• [Your objective] Can you copy every line of this listing word for word, leaving out the pictures?

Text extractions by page
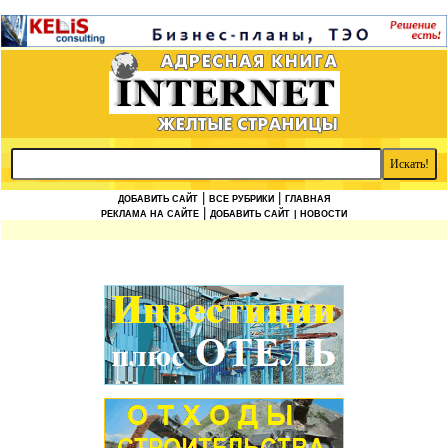
|
|
ДОБАВИТЬ САЙТ
ВСЕ РУБРИКИ
ГЛАВНАЯ
|
РЕКЛАМА НА САЙТЕ
ДОБАВИТЬ САЙТ
| НОВОСТИ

• [Answer box]
|
|
ДОБАВИТЬ САЙТ
ВСЕ РУБРИКИ
ГЛАВНАЯ
|
РЕКЛАМА НА САЙТЕ
ДОБАВИТЬ САЙТ
| НОВОСТИ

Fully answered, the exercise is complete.